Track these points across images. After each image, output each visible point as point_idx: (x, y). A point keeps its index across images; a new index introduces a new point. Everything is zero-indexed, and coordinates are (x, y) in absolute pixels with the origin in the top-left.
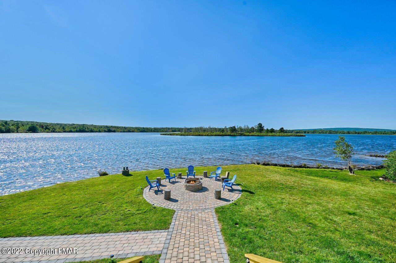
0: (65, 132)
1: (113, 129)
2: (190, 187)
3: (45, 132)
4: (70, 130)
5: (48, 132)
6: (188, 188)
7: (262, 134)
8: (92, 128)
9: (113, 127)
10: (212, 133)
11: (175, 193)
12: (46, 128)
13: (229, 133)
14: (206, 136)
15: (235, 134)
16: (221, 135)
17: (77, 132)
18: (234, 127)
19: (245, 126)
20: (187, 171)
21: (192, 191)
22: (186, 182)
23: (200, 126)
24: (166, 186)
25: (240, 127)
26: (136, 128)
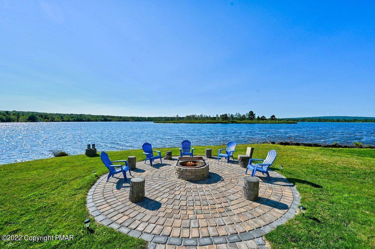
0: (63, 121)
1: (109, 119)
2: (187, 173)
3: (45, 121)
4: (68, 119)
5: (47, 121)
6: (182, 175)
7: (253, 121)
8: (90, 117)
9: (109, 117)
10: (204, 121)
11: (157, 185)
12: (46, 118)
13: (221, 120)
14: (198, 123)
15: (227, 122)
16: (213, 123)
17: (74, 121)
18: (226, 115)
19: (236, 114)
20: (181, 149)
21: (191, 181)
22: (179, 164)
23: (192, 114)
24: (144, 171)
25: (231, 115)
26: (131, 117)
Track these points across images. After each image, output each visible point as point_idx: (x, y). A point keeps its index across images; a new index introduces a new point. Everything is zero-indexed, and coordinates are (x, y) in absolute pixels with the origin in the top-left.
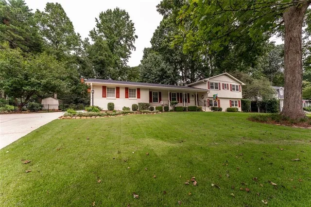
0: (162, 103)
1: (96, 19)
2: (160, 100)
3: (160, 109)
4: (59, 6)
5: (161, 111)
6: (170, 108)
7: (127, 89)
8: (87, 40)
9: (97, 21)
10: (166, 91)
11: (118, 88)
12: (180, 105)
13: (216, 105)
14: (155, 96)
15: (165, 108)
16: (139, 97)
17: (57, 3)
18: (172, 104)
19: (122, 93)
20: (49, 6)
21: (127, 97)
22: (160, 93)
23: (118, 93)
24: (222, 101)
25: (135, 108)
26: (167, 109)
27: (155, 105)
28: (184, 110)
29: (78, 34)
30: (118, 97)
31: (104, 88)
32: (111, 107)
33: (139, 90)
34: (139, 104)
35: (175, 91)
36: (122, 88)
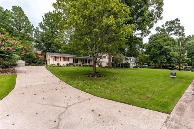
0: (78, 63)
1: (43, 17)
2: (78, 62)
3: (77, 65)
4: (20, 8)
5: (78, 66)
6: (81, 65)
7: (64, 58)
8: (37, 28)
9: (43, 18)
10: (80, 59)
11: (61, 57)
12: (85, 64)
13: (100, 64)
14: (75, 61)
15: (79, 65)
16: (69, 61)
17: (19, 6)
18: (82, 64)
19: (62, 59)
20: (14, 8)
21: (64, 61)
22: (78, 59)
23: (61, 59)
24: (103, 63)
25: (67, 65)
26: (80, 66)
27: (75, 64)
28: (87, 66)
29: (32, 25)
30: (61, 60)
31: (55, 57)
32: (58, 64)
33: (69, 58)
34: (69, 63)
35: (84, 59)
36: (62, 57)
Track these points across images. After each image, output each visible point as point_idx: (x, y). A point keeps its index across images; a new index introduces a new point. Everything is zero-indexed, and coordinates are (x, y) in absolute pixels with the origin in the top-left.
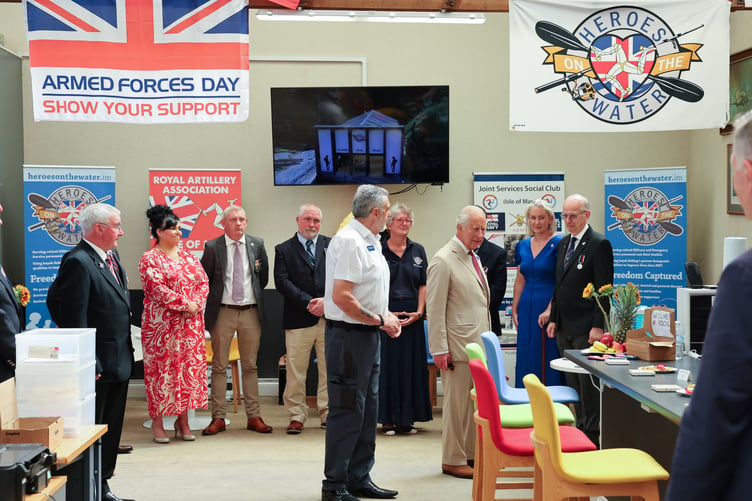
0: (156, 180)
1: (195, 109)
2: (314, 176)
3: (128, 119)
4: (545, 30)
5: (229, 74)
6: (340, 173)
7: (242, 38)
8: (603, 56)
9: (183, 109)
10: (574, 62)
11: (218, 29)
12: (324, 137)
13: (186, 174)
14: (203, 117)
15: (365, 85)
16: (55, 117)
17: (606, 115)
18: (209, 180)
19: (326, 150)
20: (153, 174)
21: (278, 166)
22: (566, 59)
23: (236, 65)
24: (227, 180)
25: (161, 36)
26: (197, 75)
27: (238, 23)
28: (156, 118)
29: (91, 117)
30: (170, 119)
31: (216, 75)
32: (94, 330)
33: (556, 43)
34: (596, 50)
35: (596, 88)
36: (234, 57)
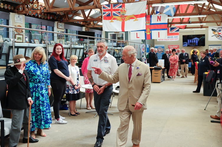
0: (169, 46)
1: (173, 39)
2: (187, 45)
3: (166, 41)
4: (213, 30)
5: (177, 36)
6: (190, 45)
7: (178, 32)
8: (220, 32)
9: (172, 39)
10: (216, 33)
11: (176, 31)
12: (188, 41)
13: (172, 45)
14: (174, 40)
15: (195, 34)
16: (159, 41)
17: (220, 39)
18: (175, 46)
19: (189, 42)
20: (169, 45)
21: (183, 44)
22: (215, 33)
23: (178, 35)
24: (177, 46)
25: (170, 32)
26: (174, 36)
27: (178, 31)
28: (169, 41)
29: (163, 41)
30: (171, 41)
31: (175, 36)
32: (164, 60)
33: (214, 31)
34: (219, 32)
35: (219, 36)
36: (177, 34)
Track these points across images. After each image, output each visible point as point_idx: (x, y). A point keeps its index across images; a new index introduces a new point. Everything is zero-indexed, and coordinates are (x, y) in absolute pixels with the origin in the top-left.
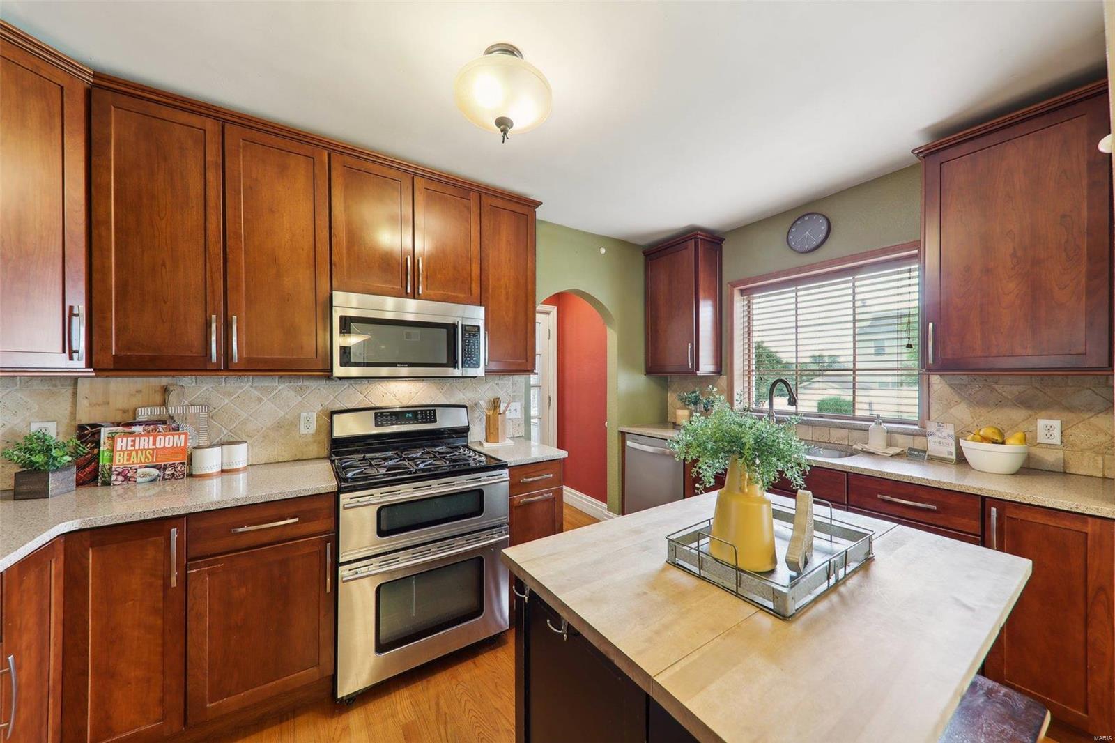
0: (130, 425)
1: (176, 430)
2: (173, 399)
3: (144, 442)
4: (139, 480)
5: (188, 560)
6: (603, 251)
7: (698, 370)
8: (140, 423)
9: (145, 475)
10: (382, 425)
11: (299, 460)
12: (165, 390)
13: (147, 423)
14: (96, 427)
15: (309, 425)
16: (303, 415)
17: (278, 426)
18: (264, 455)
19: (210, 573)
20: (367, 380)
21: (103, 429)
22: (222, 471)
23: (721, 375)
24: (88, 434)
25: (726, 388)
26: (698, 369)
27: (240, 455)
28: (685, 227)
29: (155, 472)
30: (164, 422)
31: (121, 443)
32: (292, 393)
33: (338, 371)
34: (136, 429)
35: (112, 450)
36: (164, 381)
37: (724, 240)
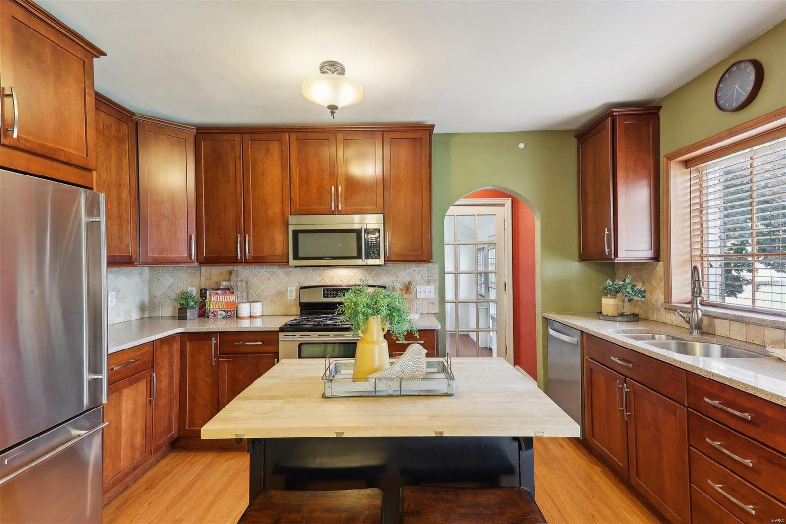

**Exercise brief**:
The line containing "20: (187, 171)" marks the end: transcribe every line from the start of the listing up to and including it, minus the pictures.

**Answer space**:
Track these points across images. After each image, output each visible point as point_idx: (x, y). A point keeps its index across images; a new index introduces a new point. Everything is zero-indexed, and coordinates are (x, y) in absolute pixels with the origin in the top-left.
0: (65, 132)
1: (113, 129)
2: (190, 187)
3: (45, 132)
4: (70, 130)
5: (48, 132)
6: (188, 188)
7: (262, 134)
8: (92, 128)
9: (113, 127)
10: (212, 133)
11: (175, 193)
12: (46, 128)
13: (229, 133)
14: (206, 136)
15: (235, 134)
16: (221, 135)
17: (77, 132)
18: (234, 127)
19: (245, 126)
20: (187, 171)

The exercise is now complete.